Organized Sound Spaces with Machine Learning: 2.2.1 Variational Autoencoders

2. Latent Spaces

2.2.1 Variational Autoencoders

Variational Autoencoders

To understand how we could create a continuous latent audio space, we first need to talk about a specific type of machine learning algorithm called Variational autoencoders. Variational encoders are a type of Deep Learning architectures.

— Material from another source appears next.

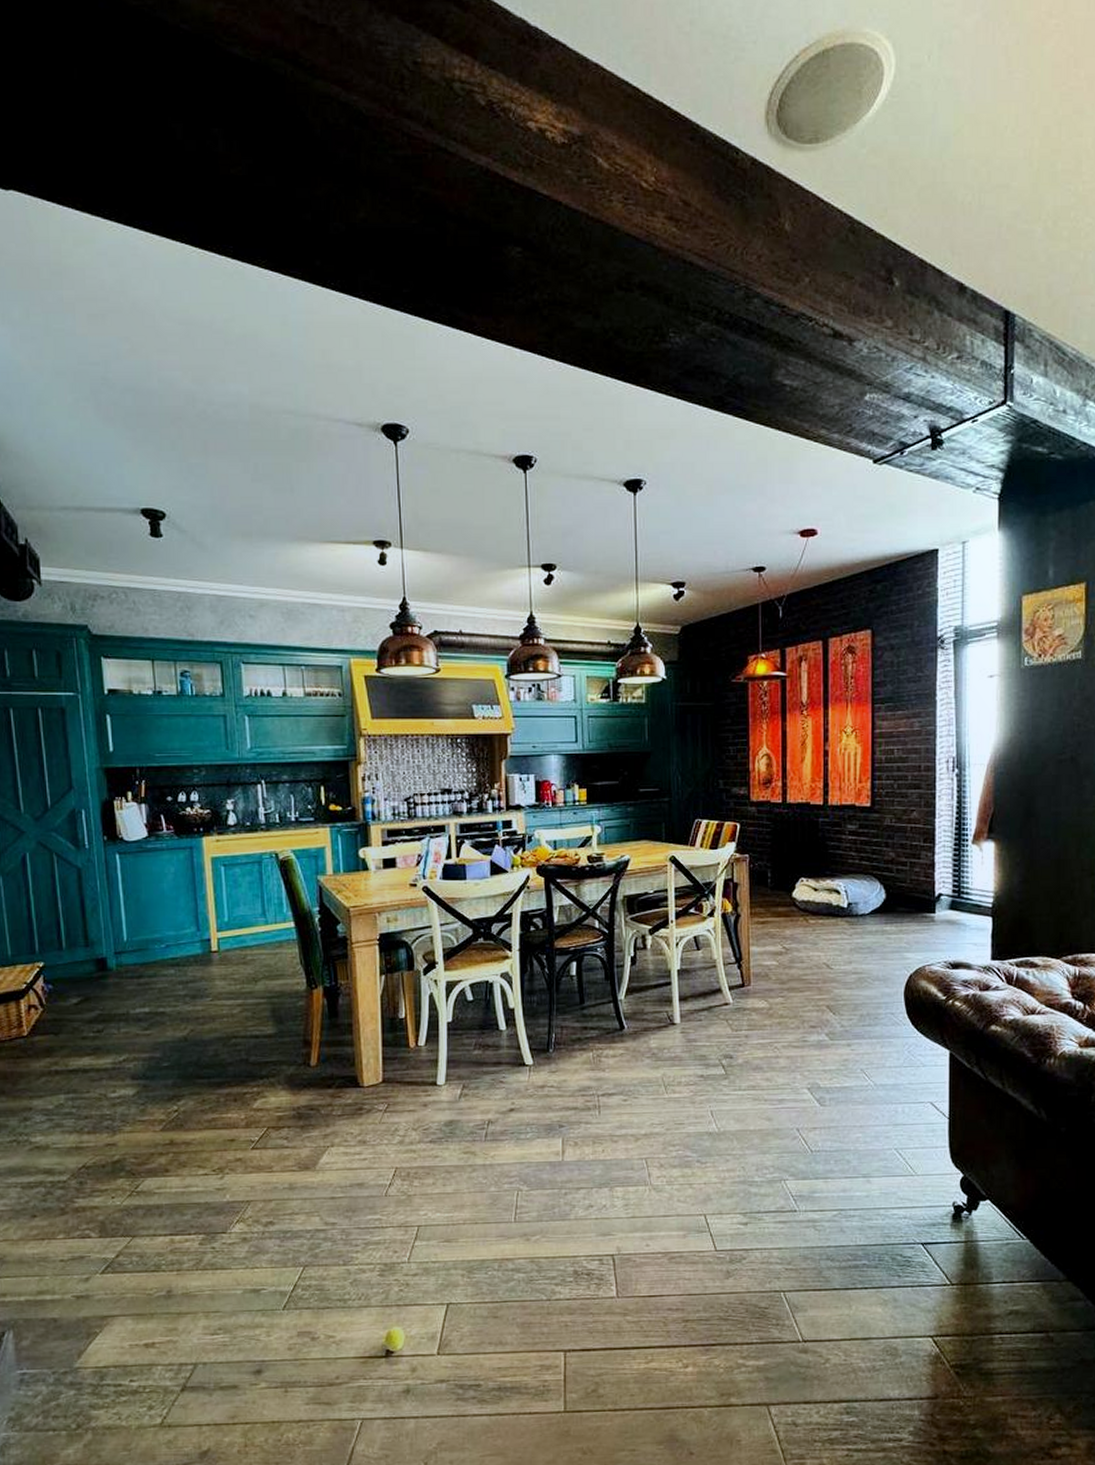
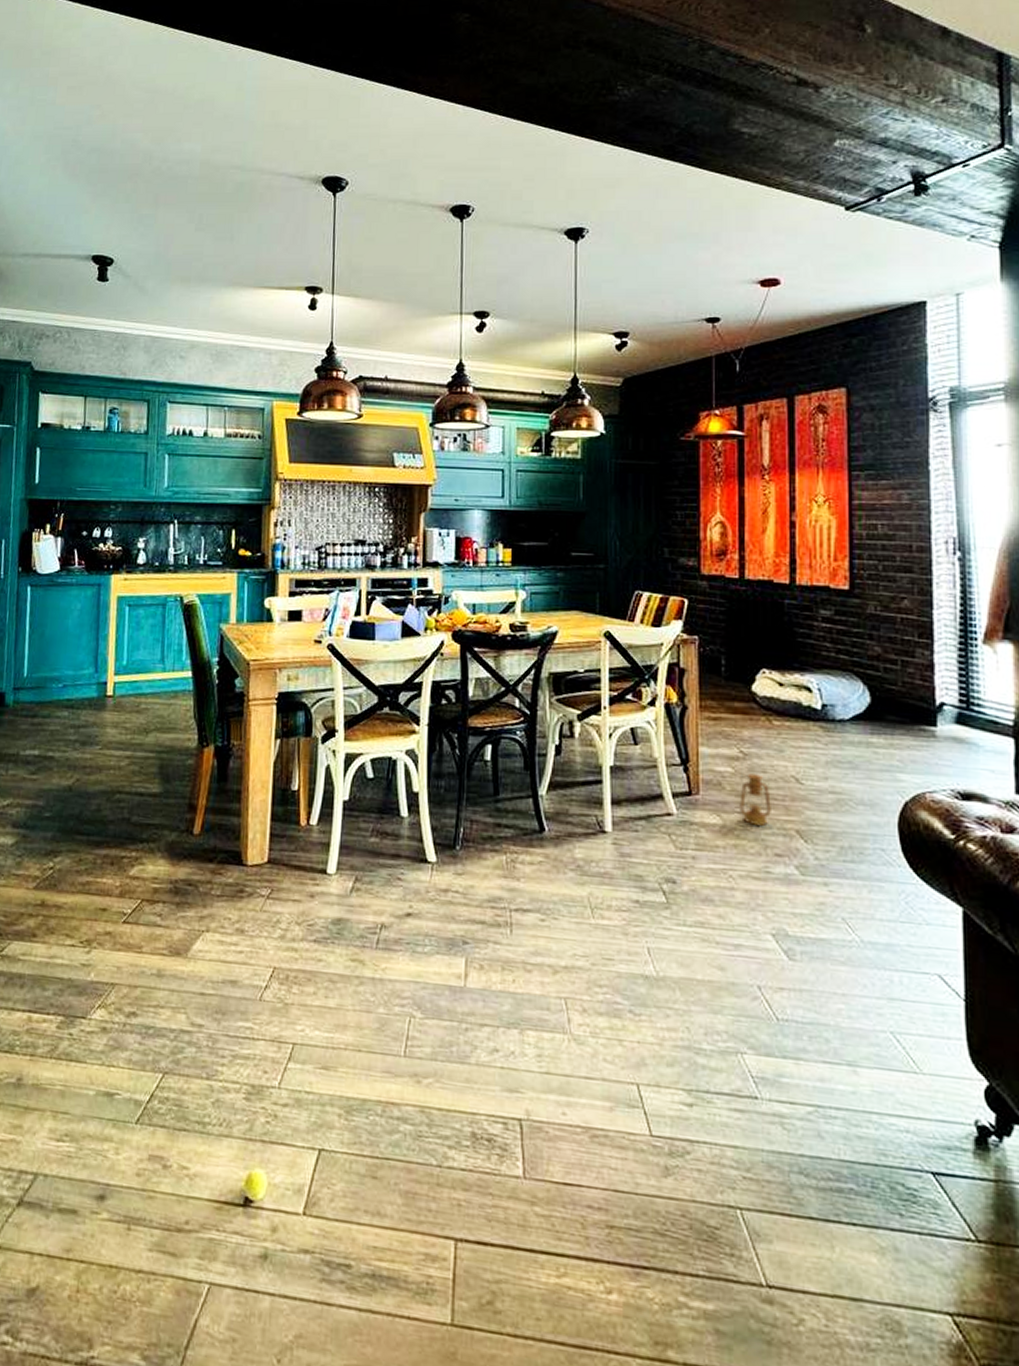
lantern: none [783,950,807,1005] -> present [739,756,771,826]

Autoencoders are Deep Learning architectures for generative modelling. The architecture consists of two main modules: an encoder and a decoder. The encoder maps the input data \[ x \in R^L \] to a latent vector \[ z \in R^M \] where z = encoder(x), and M < L. The decoder aims to reconstruct the input data from its latent vector, and ideally, decoder(encoder(x)) = x. The Autoencoder architecture encodes the input data vector to a single point, that is the latent vector. Variational Autoencoder (VAE) is an improved version of the Autoencoder architecture that converts the input data vector to a stochastic distribution over the latent space. This difference is also referred to as the ``reparametrization trick'' (Kingma and Welling 2014 and 2019, Sønderby et al. 2016).

In VAE, the encoder tries to generate a latent space by approximating p(z|x) while the decoder tries to capture the true posterior p(x|z). The vanilla VAE approximates p(z|x) using \[ q(z|x) \in Q \] with the assumption that p(z|x) is in the form of a Gaussian distribution N(0,I). This approximation is referred in the literature as Variational Inference (Kingma and Welling 2014). Specifically, the encoder outputs the mean \[ \mu _M \] and the co-variance \[ \sigma _ M \] as the inputs of the Gaussian distribution function \[ N(z; \mu_M, \sigma^2 _M I) \] over a latent space with M number of dimensions. Hence, the encoder approximates p(z|x) using \[q^* (z|x) = N(z; f(x), g(x)^2 I)\] where \[\mu _M = f(x),\] \[f \in F,\] \[\sigma _ M = g(x)\] and \[g \in G.\] The decoder's input, the latent vector z is sampled from the latent distribution \[ q(z) = N(z; f(x),g(x) ^2 I) \] Hence, the loss function consists of the reconstruction loss and the regularization term of Kullback-Leibler divergence (KLD) between \[ q^* (z|x)\] and \[p^* (z)\]

\[L_{f,g} = \mathbb{E} _{q^* (z)}[logp^* (x|z)] - \alpha \cdot D_{KL}[q^* (z|x)||p^* (z)]\]

In the equation above, KLD multiplier, α is one of the training hyper-parameters of VAE architectures.